WHATTTT!!!!!!?????
HA!!!
People tend to underestimate their ability to get lost when they go off trail. It’s surprising how easy it is to lose a trail even when you’ve gone just thirty feet off of it.
It happened to me in Jasper. I was on my way back to my car and I could see the trail across a relatively small patch of wilderness that I thought I could save some time by heading straight towards it. I lost the trail that I was heading toward and I lost the trail I had left. My compass app on my cellphone saved me that day, even though my phone died after 15 minutes after that.
I learned to carry a power bank with enough charge to recharge a phone completely.
Ten or more teenagers, from 16 to 18 y/o, and they weren’t better prepared? Some California Natives!
Either they are children of Limosine Liberals or they spent the first half of the hike smoking, jokin and tokin. Not paying attention to their direction or landmarks.
There are no Lions down there except for Mountain Lions.
There are no Tigers, but we do have different kinds of Bears in many of the backwoods.
The hills can eat you up. Salt Lake County has a full time tech team to fetch lost souls from the canyons.
It’s good that they were found safe, and didn’t run into a hungry cat.
“...who were lost on a Southern California trail for about three hours Friday night before they were rescued.”
Lost for three hours. Pikers.
Rescued by an app!
Maybe I'm just a pompous jerk but... I grew up on a farm with hundreds of acres of land to play in, as kids can get away with trespassing on the adjoining spreads. I regularly hiked and camped with the Boy Scouts through all weather and seasons, with the pièce de résistance of my outdoor life being a week portaging our canoes between lakes in the Algonquin Provincial Park, Ontario, Canada with my brother, only a couple of weeks after high school graduation, our last activity with our Explorer Scout Post.
How can anybody live without recognizing Poison Ivy at a glance?
Guess they learned something useful.
The iPhone “Find My Teenager” feature saves the day again.
IF ONLY they made a compass that wasn’t powered by batteries or a phone.
Daddy always said “You gotta be tough, to be dumb.”
It is still amazing that, with the weekly stories of people getting lost while taking a morning hike, there are those that will take off on such a trek without at least a bottle of water and a granola bar in their pocket. So many people do not know how to mark their trail when they take off from the beaten path so they can find their way back.
My husband was a boy scout in his youth. He has a great sense of direction, but anytime he was taking us for a hike in an unknown (or even known) area, he always left trail markers to help us find our way back. It’s so easy to get disoriented, especially on a cloudy day when you can’t see the sun. I would also suggest taking a compass, but that’s useless unless you know how to read one.
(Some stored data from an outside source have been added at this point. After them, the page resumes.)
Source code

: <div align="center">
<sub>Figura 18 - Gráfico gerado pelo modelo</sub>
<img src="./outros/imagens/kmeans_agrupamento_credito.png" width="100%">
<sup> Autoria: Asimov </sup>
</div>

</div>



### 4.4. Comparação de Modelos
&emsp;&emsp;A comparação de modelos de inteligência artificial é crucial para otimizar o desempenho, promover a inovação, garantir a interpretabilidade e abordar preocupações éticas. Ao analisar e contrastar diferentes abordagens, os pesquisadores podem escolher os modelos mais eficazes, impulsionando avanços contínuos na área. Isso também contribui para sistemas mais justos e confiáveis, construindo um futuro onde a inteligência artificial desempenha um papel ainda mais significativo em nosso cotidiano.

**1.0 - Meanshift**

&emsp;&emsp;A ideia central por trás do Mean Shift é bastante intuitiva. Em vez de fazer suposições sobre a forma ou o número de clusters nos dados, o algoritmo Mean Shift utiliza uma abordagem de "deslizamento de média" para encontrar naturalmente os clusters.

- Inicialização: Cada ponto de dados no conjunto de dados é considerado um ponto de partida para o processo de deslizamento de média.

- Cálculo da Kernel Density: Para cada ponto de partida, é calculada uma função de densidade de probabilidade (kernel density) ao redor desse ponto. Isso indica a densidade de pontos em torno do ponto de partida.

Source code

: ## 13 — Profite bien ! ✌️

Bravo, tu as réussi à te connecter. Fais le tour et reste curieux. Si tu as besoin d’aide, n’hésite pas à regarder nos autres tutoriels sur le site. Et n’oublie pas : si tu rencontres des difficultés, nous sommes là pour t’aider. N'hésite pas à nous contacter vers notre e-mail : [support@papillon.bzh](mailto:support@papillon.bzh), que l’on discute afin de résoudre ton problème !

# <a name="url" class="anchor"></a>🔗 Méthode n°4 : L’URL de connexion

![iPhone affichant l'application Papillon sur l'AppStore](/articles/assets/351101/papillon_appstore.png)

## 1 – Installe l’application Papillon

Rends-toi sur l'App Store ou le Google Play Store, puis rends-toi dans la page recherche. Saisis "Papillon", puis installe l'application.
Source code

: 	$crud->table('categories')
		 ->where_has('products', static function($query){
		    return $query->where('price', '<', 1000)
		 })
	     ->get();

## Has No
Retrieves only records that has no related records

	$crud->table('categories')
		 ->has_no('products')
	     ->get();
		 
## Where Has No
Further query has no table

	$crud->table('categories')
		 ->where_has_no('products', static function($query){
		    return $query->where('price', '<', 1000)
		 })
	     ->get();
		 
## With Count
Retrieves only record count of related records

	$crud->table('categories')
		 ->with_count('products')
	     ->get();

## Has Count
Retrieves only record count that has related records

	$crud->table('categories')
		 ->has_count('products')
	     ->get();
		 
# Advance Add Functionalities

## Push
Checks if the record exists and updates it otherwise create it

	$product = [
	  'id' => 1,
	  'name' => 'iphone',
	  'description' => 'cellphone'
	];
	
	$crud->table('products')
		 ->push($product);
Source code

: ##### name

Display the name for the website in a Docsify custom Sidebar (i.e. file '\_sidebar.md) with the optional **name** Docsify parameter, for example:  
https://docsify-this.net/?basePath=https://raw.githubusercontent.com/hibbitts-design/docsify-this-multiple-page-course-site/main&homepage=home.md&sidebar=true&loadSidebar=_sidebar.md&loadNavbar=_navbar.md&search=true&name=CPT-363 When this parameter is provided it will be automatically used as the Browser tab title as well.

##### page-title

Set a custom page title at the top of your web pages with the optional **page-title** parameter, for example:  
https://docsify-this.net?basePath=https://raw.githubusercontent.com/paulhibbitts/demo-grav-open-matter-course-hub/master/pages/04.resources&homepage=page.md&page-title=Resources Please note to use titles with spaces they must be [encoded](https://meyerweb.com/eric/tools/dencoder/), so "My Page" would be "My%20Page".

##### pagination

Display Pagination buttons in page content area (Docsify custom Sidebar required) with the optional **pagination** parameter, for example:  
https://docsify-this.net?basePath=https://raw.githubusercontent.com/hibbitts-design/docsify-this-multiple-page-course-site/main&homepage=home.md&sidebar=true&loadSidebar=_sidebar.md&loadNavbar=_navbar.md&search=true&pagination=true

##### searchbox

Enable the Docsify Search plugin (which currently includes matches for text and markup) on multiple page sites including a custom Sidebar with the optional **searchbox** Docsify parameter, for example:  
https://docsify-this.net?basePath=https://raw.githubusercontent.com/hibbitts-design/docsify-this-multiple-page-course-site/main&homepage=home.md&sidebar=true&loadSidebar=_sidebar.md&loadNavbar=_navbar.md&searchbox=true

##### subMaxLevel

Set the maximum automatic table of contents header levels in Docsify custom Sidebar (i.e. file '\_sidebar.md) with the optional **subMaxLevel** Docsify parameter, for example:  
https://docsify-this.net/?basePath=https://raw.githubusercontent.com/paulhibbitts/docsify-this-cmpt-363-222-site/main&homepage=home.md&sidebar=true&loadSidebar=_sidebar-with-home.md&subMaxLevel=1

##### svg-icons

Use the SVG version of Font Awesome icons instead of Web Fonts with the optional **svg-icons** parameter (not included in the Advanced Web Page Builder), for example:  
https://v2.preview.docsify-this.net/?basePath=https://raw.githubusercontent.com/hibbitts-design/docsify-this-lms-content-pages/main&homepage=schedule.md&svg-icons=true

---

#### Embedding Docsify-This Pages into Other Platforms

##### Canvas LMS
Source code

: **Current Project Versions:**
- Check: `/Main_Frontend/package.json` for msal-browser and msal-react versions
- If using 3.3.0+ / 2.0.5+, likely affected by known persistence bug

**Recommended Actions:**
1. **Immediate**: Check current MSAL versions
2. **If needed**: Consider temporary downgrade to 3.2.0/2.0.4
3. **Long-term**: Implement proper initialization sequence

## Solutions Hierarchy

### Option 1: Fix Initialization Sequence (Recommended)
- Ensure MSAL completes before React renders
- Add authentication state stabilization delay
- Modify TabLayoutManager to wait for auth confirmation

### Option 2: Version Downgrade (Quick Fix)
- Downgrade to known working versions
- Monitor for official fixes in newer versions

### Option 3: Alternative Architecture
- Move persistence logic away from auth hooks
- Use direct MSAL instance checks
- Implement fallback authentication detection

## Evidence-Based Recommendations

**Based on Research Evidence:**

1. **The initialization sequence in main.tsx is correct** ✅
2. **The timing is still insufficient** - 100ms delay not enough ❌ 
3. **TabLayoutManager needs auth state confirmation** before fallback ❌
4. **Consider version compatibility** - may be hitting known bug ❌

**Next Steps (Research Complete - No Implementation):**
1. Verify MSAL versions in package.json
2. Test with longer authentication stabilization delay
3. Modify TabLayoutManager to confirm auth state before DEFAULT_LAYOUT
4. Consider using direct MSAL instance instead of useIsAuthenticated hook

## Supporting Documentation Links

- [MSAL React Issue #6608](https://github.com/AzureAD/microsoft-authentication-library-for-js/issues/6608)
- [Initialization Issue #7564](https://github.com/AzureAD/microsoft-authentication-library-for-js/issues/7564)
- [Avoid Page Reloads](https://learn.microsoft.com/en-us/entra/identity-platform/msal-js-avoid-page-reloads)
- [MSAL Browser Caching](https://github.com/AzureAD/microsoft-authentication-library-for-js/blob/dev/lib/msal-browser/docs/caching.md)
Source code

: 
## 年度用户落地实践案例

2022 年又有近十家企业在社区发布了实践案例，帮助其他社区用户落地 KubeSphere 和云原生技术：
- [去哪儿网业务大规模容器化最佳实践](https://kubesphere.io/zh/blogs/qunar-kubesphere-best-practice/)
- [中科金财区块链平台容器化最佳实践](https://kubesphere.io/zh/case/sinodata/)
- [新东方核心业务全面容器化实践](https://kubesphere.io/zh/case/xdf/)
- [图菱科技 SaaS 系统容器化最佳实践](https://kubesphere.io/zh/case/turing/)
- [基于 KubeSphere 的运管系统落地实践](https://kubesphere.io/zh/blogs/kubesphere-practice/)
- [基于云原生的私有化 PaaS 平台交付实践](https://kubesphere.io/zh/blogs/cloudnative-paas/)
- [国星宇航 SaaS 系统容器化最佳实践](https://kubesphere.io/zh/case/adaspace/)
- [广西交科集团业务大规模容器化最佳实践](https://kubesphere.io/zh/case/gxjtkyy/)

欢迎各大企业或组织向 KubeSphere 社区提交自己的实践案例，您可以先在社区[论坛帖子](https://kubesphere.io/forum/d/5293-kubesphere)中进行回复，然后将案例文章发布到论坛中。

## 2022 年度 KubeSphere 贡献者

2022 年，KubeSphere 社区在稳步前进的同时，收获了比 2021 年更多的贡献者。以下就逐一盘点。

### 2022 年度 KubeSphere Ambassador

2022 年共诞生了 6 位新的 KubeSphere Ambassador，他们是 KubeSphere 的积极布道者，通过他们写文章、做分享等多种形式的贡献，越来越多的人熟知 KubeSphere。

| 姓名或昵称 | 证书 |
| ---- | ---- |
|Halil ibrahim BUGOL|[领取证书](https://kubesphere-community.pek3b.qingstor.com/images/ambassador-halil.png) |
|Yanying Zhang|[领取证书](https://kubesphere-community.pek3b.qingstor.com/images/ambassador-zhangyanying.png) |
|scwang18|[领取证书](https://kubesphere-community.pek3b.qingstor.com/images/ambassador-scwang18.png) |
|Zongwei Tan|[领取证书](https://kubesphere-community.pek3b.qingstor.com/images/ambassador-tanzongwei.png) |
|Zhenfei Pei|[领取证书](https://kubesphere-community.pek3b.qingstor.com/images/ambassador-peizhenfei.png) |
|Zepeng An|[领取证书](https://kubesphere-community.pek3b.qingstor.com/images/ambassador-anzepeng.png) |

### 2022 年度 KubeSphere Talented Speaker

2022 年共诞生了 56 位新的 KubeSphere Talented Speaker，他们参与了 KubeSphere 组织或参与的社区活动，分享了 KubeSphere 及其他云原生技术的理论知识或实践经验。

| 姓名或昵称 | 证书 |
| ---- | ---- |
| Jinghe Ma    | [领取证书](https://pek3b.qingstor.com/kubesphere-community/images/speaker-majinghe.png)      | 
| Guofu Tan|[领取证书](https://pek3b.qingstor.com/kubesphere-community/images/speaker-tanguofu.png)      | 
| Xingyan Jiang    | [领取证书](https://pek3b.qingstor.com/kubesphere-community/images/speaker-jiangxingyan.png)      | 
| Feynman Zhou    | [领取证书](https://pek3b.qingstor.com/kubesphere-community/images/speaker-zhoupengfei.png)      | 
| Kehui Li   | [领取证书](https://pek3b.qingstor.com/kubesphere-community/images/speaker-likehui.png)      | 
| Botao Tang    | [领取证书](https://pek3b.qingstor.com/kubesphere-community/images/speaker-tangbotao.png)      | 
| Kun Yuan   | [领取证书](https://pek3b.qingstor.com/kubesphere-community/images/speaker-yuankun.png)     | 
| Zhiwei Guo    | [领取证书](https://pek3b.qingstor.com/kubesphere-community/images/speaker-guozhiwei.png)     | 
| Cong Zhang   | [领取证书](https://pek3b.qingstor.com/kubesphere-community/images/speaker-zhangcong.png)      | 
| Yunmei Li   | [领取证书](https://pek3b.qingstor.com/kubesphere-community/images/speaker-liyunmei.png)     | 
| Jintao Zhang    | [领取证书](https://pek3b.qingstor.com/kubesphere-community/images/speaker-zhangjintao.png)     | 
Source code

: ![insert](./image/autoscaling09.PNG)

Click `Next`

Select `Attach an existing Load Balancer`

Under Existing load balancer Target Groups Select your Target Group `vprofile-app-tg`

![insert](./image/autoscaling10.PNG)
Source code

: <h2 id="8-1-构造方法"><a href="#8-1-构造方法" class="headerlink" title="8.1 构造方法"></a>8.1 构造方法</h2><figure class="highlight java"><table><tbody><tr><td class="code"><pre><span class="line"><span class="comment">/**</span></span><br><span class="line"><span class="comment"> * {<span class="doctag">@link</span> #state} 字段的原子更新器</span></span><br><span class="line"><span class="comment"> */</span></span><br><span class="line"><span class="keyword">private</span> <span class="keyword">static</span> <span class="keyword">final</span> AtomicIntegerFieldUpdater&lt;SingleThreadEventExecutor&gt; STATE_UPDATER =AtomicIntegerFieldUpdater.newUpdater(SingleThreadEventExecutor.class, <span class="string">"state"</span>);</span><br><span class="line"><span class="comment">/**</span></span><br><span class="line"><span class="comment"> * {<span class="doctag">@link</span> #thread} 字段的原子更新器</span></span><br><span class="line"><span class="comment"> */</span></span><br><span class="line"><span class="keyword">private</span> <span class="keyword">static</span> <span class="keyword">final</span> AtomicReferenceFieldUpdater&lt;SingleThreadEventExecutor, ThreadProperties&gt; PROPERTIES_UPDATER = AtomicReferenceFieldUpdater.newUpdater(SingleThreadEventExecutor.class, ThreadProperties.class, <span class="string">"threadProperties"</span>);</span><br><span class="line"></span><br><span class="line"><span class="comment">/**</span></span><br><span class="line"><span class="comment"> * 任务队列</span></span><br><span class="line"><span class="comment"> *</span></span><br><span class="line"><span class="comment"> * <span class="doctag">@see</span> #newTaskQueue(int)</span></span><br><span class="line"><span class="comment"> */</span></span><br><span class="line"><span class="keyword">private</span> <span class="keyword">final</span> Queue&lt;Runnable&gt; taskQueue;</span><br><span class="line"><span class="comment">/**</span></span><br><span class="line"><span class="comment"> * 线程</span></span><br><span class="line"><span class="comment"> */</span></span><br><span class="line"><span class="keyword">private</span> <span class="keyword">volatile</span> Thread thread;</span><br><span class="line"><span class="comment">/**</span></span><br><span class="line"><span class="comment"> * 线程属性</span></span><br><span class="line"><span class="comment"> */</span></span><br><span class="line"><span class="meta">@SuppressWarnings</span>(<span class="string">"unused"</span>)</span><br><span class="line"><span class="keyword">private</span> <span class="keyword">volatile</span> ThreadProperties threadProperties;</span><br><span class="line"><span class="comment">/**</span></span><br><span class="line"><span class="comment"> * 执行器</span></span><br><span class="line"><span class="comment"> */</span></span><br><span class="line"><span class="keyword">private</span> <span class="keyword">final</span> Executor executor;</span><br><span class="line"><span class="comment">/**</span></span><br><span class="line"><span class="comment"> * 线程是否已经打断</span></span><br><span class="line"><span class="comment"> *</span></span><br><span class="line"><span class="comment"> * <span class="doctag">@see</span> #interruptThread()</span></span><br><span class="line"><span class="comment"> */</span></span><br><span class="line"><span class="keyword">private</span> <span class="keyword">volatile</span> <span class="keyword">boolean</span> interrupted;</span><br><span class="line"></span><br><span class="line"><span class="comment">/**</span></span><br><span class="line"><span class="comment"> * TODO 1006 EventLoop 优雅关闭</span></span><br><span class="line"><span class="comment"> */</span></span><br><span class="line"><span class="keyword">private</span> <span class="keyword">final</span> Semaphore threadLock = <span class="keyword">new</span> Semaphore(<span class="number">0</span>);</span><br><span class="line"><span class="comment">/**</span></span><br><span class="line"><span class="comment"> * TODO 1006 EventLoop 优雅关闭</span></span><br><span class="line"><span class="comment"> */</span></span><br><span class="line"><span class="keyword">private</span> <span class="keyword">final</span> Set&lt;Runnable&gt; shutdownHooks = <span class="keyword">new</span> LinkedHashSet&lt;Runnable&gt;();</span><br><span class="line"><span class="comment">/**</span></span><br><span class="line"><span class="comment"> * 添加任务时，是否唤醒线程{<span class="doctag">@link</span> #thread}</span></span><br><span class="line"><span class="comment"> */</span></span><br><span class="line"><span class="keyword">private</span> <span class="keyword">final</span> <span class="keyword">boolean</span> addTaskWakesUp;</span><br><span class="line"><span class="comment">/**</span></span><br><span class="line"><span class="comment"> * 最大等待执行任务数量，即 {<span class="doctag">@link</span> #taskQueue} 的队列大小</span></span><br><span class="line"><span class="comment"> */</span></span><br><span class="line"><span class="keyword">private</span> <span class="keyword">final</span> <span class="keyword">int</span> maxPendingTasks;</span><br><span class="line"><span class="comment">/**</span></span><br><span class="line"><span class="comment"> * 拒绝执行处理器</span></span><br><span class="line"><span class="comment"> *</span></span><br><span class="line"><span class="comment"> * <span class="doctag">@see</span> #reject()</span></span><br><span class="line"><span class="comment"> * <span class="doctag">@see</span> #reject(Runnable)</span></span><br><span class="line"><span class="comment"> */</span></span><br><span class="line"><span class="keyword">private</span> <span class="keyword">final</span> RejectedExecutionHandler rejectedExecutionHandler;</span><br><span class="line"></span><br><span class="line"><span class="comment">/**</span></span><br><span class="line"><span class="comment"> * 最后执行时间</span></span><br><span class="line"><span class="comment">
Too many young people do not know the east from the west and have no idea how the location of the sun or moon in the sky can tell you in which direction you are traveling.
They were lucky the temps were as high as they were - every year, hikers go missing in the San Gabriel mountains, where temps easily and often drop to below freezing.
The hard-core hikers and backpackers in my own family carry satellite phones, file their plans at the ranger station (backpackers) and let us family members know when to expect them back.
Use Emergency SOS on your iPhone
https://support.apple.com/en-us/HT208076
60 degrees
10 teens
A short hike
Big deal?
CA used to talk about charging for searches of lost hikers. Why not? If you don’t know better, maybe coughing up $$$ would remind one to prepare better and not take off on a lark.
Does android have a similar app?
I’m pleased to learn of their rescue.
All of my off-trail hiking occurred in the years before cellphones. I knew how to tell directions with and without a compass.
I never needed to, but I was able to build a shelter and start a fire. And I could build a water trap.
Wait….the app was called “We’re not prepared”???